> **Data for this task**
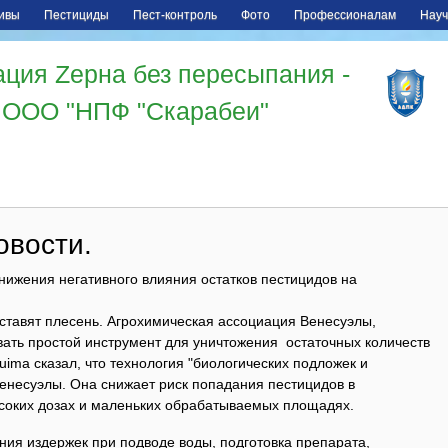
ивы
Пестициды
Пест-контроль
Фото
Профессионалам
Науч
ция Zерна без пересыпания -
ООО "НПФ "Скарабеи"
вости.
нижения негативного влияния остатков пестицидов на
ставят плесень. Агрохимическая ассоциация Венесуэлы,
вать простой инструмент для уничтожения остаточных количеств
uima сказал, что технология "биологических подложек и
Венесуэлы. Она снижает риск попадания пестицидов в
соких дозах и маленьких обрабатываемых площадях.
ния издержек при подводе воды, подготовка препарата,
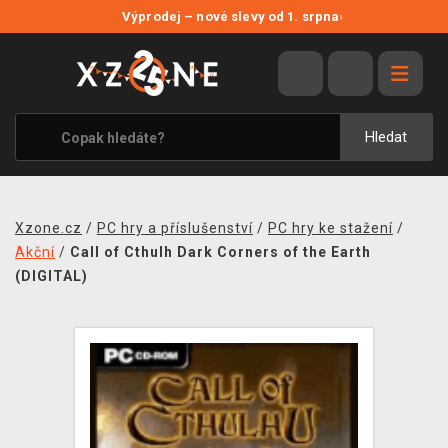
NOVÉ SLEVY
Výprodej – nové slevy od 1. srpna
›
VÝPRODEJ
VIDEOHRY
XZONE ORIGINALS
Hledat
TÉMATIKY
OBLEČENÍ A DOPLŇKY
Xzone.cz
/
PC hry a příslušenství
/
PC hry ke stažení
/
MERCHANDISE
Akční
/
Call of Cthulh Dark Corners of the Earth
(DIGITAL)
SPOLEČENSKÉ HRY
BLOG
KONTAKT
PRODEJNY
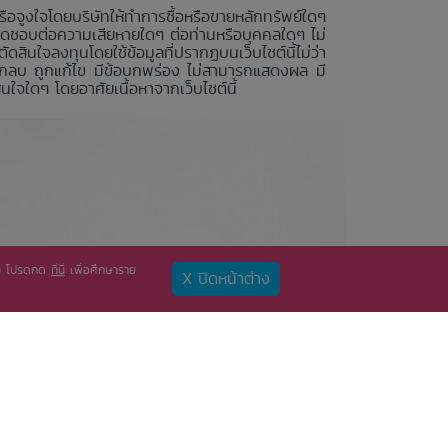
หรือจูงใจโดยบริษัทให้ทำการซื้อหรือขายหลักทรัพย์ใดๆ
ผิดชอบต่อความเสียหายใดๆ ต่อท่านหรือบุคคลใดๆ ไม่
ินใจลงทุนโดยใช้ข้อมูลที่ปรากฏบนเว็บไซต์นี้ไม่ว่า
์ ถูกลบ ถูกแก้ไข มีข้อบกพร่อง ไม่สามารถแสดงผล มี
ใจใดๆ โดยอาศัยเนื้อหาจากเว็บไซต์นี้
ท่าน โปรดกด
ที่นี่
เพื่อศึกษาราย
X ปิดหน้าต่าง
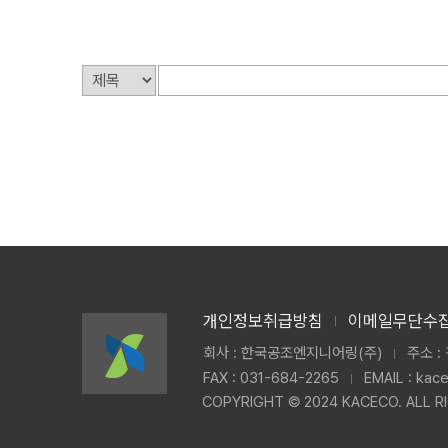
개인정보취급방침
이메일무단수
회사 : 한국공조엔지니어링(주)
주소 :
FAX : 031-684-2265
EMAIL : ka
COPYRIGHT © 2024 KACECO. ALL R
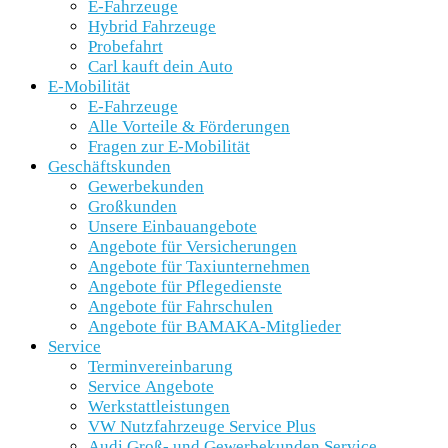
E-Fahrzeuge
Hybrid Fahrzeuge
Probefahrt
Carl kauft dein Auto
E-Mobilität
E-Fahrzeuge
Alle Vorteile & Förderungen
Fragen zur E-Mobilität
Geschäftskunden
Gewerbekunden
Großkunden
Unsere Einbauangebote
Angebote für Versicherungen
Angebote für Taxiunternehmen
Angebote für Pflegedienste
Angebote für Fahrschulen
Angebote für BAMAKA-Mitglieder
Service
Terminvereinbarung
Service Angebote
Werkstattleistungen
VW Nutzfahrzeuge Service Plus
Audi Groß- und Gewerbekunden Service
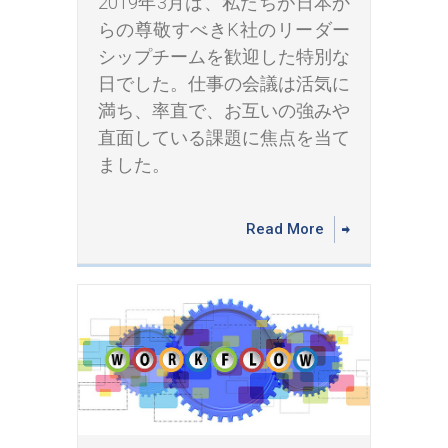
2019年3月は、私たちが日本か
らの尊敬すべきK社のリーダー
シップチームを歓迎した特別な
日でした。仕事の会議は活気に
満ち、率直で、お互いの強みや
直面している課題に焦点を当て
ました。
Read More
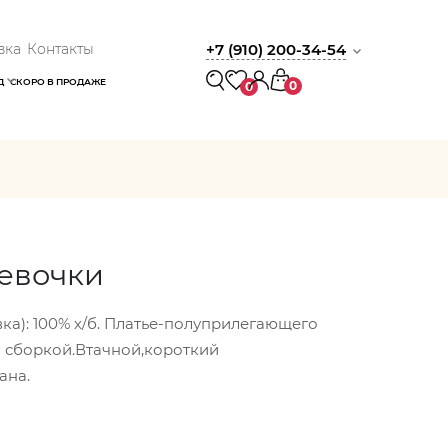
вка
Контакты
+7 (910) 200-34-54
Д
СКОРО В ПРОДАЖЕ
0
0
девочки
ка): 100% х/б. Платье-полуприлегающего
о сборкой.Втачной,короткий
ана.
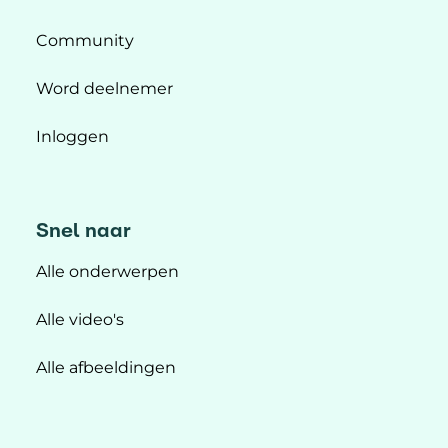
Community
Word deelnemer
Inloggen
Snel naar
Alle onderwerpen
Alle video's
Alle afbeeldingen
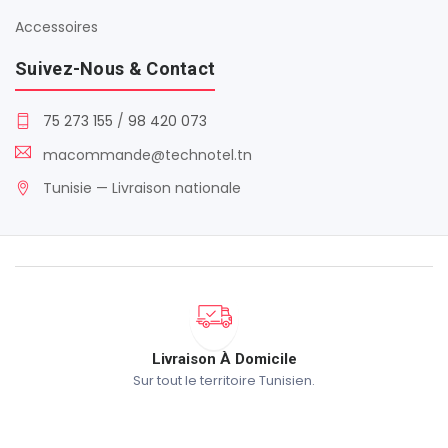
Accessoires
Suivez-Nous & Contact
75 273 155
/
98 420 073
macommande@technotel.tn
Tunisie — Livraison nationale
Livraison À Domicile
Sur tout le territoire Tunisien.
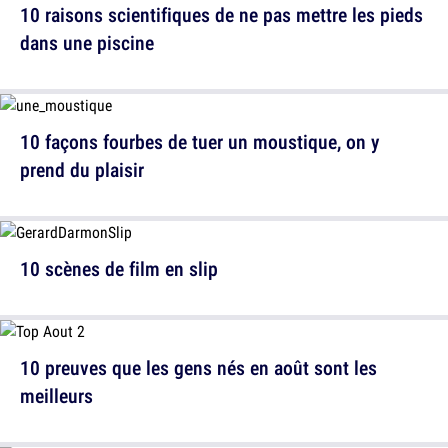
10 raisons scientifiques de ne pas mettre les pieds
dans une piscine
10 façons fourbes de tuer un moustique, on y
prend du plaisir
10 scènes de film en slip
10 preuves que les gens nés en août sont les
meilleurs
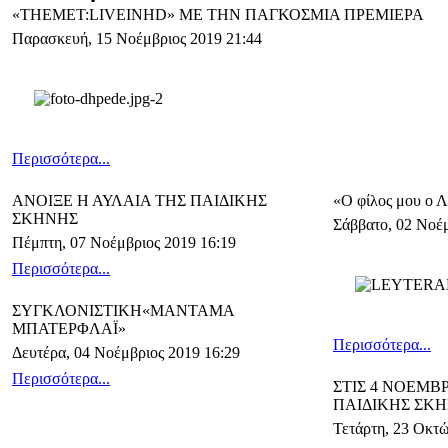
«THEMET:LIVEINHD» ΜΕ ΤΗΝ ΠΑΓΚΟΣΜΙΑ ΠΡΕΜΙΕΡΑ
Παρασκευή, 15 Νοέμβριος 2019 21:44
Περισσότερα...
ΑΝΟΙΞΕ Η ΑΥΛΑΙΑ ΤΗΣ ΠΑΙΔΙΚΗΣ
«Ο φίλος μου ο 
ΣΚΗΝΗΣ
Σάββατο, 02 Νοέμ
Πέμπτη, 07 Νοέμβριος 2019 16:19
Περισσότερα...
ΣΥΓΚΛΟΝΙΣΤΙΚΗ«ΜΑΝΤΑΜΑ
ΜΠΑΤΕΡΦΛΑΪ»
Περισσότερα...
Δευτέρα, 04 Νοέμβριος 2019 16:29
Περισσότερα...
ΣΤΙΣ 4 ΝΟΕΜΒ
ΠΑΙΔΙΚΗΣ ΣΚ
Τετάρτη, 23 Οκτώ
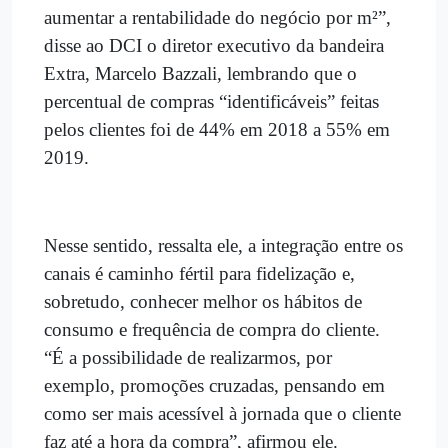
aumentar a rentabilidade do negócio por m²”,
disse ao DCI o diretor executivo da bandeira
Extra, Marcelo Bazzali, lembrando que o
percentual de compras “identificáveis” feitas
pelos clientes foi de 44% em 2018 a 55% em
2019.
Nesse sentido, ressalta ele, a integração entre os
canais é caminho fértil para fidelização e,
sobretudo, conhecer melhor os hábitos de
consumo e frequência de compra do cliente.
“É a possibilidade de realizarmos, por
exemplo, promoções cruzadas, pensando em
como ser mais acessível à jornada que o cliente
faz até a hora da compra”, afirmou ele.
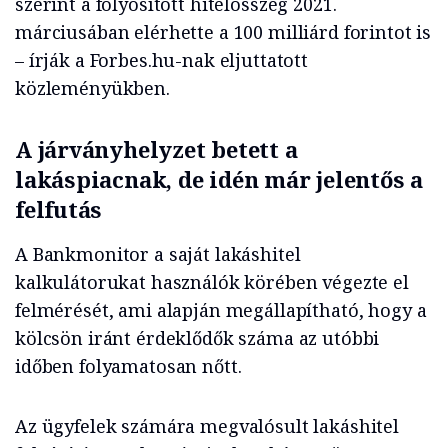
szerint a folyósított hitelösszeg 2021.
márciusában elérhette a 100 milliárd forintot is
– írják a Forbes.hu-nak eljuttatott
közleményükben.
A járványhelyzet betett a
lakáspiacnak, de idén már jelentős a
felfutás
A Bankmonitor a saját lakáshitel
kalkulátorukat használók körében végezte el
felmérését, ami alapján megállapítható, hogy a
kölcsön iránt érdeklődők száma az utóbbi
időben folyamatosan nőtt.
Az ügyfelek számára megvalósult lakáshitel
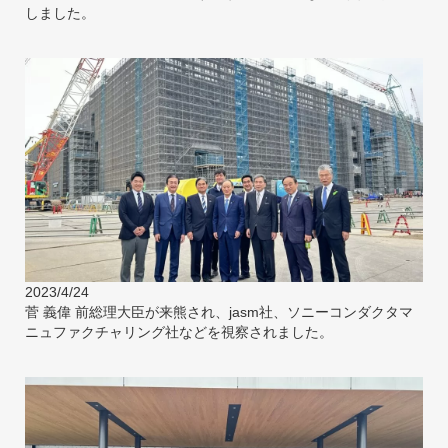
しました。
2023/4/24
菅 義偉 前総理大臣が来熊され、jasm社、ソニーコンダクタマ
ニュファクチャリング社などを視察されました。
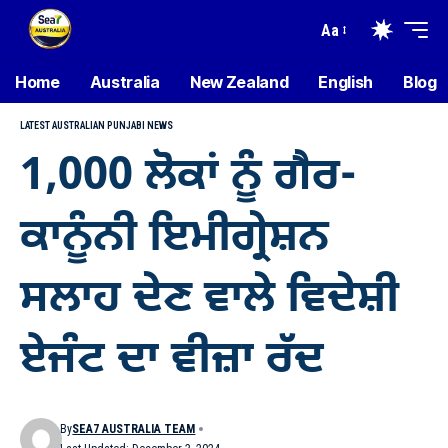
Aa
Home
Australia
New Zealand
English
Blog
LATEST AUSTRALIAN PUNJABI NEWS
1,000 ਲੋਕਾਂ ਨੂੰ ਗੈਰ-
ਕਾਨੂੰਨੀ ਇਮੀਗ੍ਰੇਸ਼ਨ
ਸਲਾਹ ਦੇਣ ਵਾਲੇ ਵਿਦੇਸ਼ੀ
ਏਜੰਟ ਦਾ ਵੀਜ਼ਾ ਰੱਦ
By
SEA7 AUSTRALIA TEAM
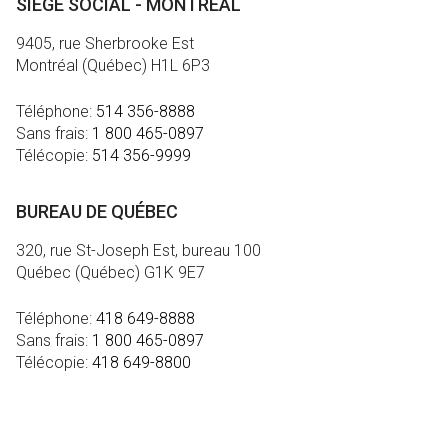
SIÈGE SOCIAL - MONTRÉAL
9405, rue Sherbrooke Est
Montréal (Québec) H1L 6P3
Téléphone:
514 356-8888
Sans frais:
1 800 465-0897
Télécopie:
514 356-9999
BUREAU DE QUÉBEC
320, rue St-Joseph Est, bureau 100
Québec (Québec) G1K 9E7
Téléphone:
418 649-8888
Sans frais:
1 800 465-0897
Télécopie:
418 649-8800
MÉDIA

> **What to do**
The listing should be transcribed in full, exactly, and without its pictures.

> **Result of the task**
ивы
Пестициды
Пест-контроль
Фото
Профессионалам
Науч
ция Zерна без пересыпания -
ООО "НПФ "Скарабеи"
вости.
нижения негативного влияния остатков пестицидов на
ставят плесень. Агрохимическая ассоциация Венесуэлы,
вать простой инструмент для уничтожения остаточных количеств
uima сказал, что технология "биологических подложек и
Венесуэлы. Она снижает риск попадания пестицидов в
соких дозах и маленьких обрабатываемых площадях.
ния издержек при подводе воды, подготовка препарата,
NOVÉ SLEVY
Výprodej – nové slevy od 1. srpna
›
VÝPRODEJ
VIDEOHRY
XZONE ORIGINALS
Hledat
TÉMATIKY
OBLEČENÍ A DOPLŇKY
Xzone.cz
/
PC hry a příslušenství
/
PC hry ke stažení
/
MERCHANDISE
Akční
/
Call of Cthulh Dark Corners of the Earth
(DIGITAL)
SPOLEČENSKÉ HRY
BLOG
KONTAKT
PRODEJNY
หรือจูงใจโดยบริษัทให้ทำการซื้อหรือขายหลักทรัพย์ใดๆ
ผิดชอบต่อความเสียหายใดๆ ต่อท่านหรือบุคคลใดๆ ไม่
ินใจลงทุนโดยใช้ข้อมูลที่ปรากฏบนเว็บไซต์นี้ไม่ว่า
์ ถูกลบ ถูกแก้ไข มีข้อบกพร่อง ไม่สามารถแสดงผล มี
ใจใดๆ โดยอาศัยเนื้อหาจากเว็บไซต์นี้
ท่าน โปรดกด
ที่นี่
เพื่อศึกษาราย
X ปิดหน้าต่าง
개인정보취급방침
이메일무단수
회사 : 한국공조엔지니어링(주)
주소 :
FAX : 031-684-2265
EMAIL : ka
COPYRIGHT © 2024 KACECO. ALL R
E-Fahrzeuge
Hybrid Fahrzeuge
Probefahrt
Carl kauft dein Auto
E-Mobilität
E-Fahrzeuge
Alle Vorteile & Förderungen
Fragen zur E-Mobilität
Geschäftskunden
Gewerbekunden
Großkunden
Unsere Einbauangebote
Angebote für Versicherungen
Angebote für Taxiunternehmen
Angebote für Pflegedienste
Angebote für Fahrschulen
Angebote für BAMAKA-Mitglieder
Service
Terminvereinbarung
Service Angebote
Werkstattleistungen
VW Nutzfahrzeuge Service Plus
Audi Groß- und Gewerbekunden Service
2019年3月は、私たちが日本か
らの尊敬すべきK社のリーダー
シップチームを歓迎した特別な
日でした。仕事の会議は活気に
満ち、率直で、お互いの強みや
直面している課題に焦点を当て
ました。
Read More
вка
Контакты
+7 (910) 200-34-54
Д
СКОРО В ПРОДАЖЕ
0
0
девочки
ка): 100% х/б. Платье-полуприлегающего
о сборкой.Втачной,короткий
ана.
Community
Word deelnemer
Inloggen
Snel naar
Alle onderwerpen
Alle video's
Alle afbeeldingen
Accessoires
Suivez-Nous & Contact
75 273 155
/
98 420 073
macommande@technotel.tn
Tunisie — Livraison nationale
Livraison À Domicile
Sur tout le territoire Tunisien.
10 raisons scientifiques de ne pas mettre les pieds
dans une piscine
10 façons fourbes de tuer un moustique, on y
prend du plaisir
10 scènes de film en slip
10 preuves que les gens nés en août sont les
meilleurs
«THEMET:LIVEINHD» ΜΕ ΤΗΝ ΠΑΓΚΟΣΜΙΑ ΠΡΕΜΙΕΡΑ
Παρασκευή, 15 Νοέμβριος 2019 21:44
Περισσότερα...
ΑΝΟΙΞΕ Η ΑΥΛΑΙΑ ΤΗΣ ΠΑΙΔΙΚΗΣ
«Ο φίλος μου ο 
ΣΚΗΝΗΣ
Σάββατο, 02 Νοέμ
Πέμπτη, 07 Νοέμβριος 2019 16:19
Περισσότερα...
ΣΥΓΚΛΟΝΙΣΤΙΚΗ«ΜΑΝΤΑΜΑ
ΜΠΑΤΕΡΦΛΑΪ»
Περισσότερα...
Δευτέρα, 04 Νοέμβριος 2019 16:29
Περισσότερα...
ΣΤΙΣ 4 ΝΟΕΜΒ
ΠΑΙΔΙΚΗΣ ΣΚ
Τετάρτη, 23 Οκτώ
aumentar a rentabilidade do negócio por m²”,
disse ao DCI o diretor executivo da bandeira
Extra, Marcelo Bazzali, lembrando que o
percentual de compras “identificáveis” feitas
pelos clientes foi de 44% em 2018 a 55% em
2019.
Nesse sentido, ressalta ele, a integração entre os
canais é caminho fértil para fidelização e,
sobretudo, conhecer melhor os hábitos de
consumo e frequência de compra do cliente.
“É a possibilidade de realizarmos, por
exemplo, promoções cruzadas, pensando em
como ser mais acessível à jornada que o cliente
faz até a hora da compra”, afirmou ele.
szerint a folyósított hitelösszeg 2021.
márciusában elérhette a 100 milliárd forintot is
– írják a Forbes.hu-nak eljuttatott
közleményükben.
A járványhelyzet betett a
lakáspiacnak, de idén már jelentős a
felfutás
A Bankmonitor a saját lakáshitel
kalkulátorukat használók körében végezte el
felmérését, ami alapján megállapítható, hogy a
kölcsön iránt érdeklődők száma az utóbbi
időben folyamatosan nőtt.
Az ügyfelek számára megvalósult lakáshitel
しました。
2023/4/24
菅 義偉 前総理大臣が来熊され、jasm社、ソニーコンダクタマ
ニュファクチャリング社などを視察されました。
Aa
Home
Australia
New Zealand
English
Blog
LATEST AUSTRALIAN PUNJABI NEWS
1,000 ਲੋਕਾਂ ਨੂੰ ਗੈਰ-
ਕਾਨੂੰਨੀ ਇਮੀਗ੍ਰੇਸ਼ਨ
ਸਲਾਹ ਦੇਣ ਵਾਲੇ ਵਿਦੇਸ਼ੀ
ਏਜੰਟ ਦਾ ਵੀਜ਼ਾ ਰੱਦ
By
SEA7 AUSTRALIA TEAM
SIÈGE SOCIAL - MONTRÉAL
9405, rue Sherbrooke Est
Montréal (Québec) H1L 6P3
Téléphone:
514 356-8888
Sans frais:
1 800 465-0897
Télécopie:
514 356-9999
BUREAU DE QUÉBEC
320, rue St-Joseph Est, bureau 100
Québec (Québec) G1K 9E7
Téléphone:
418 649-8888
Sans frais:
1 800 465-0897
Télécopie:
418 649-8800
MÉDIA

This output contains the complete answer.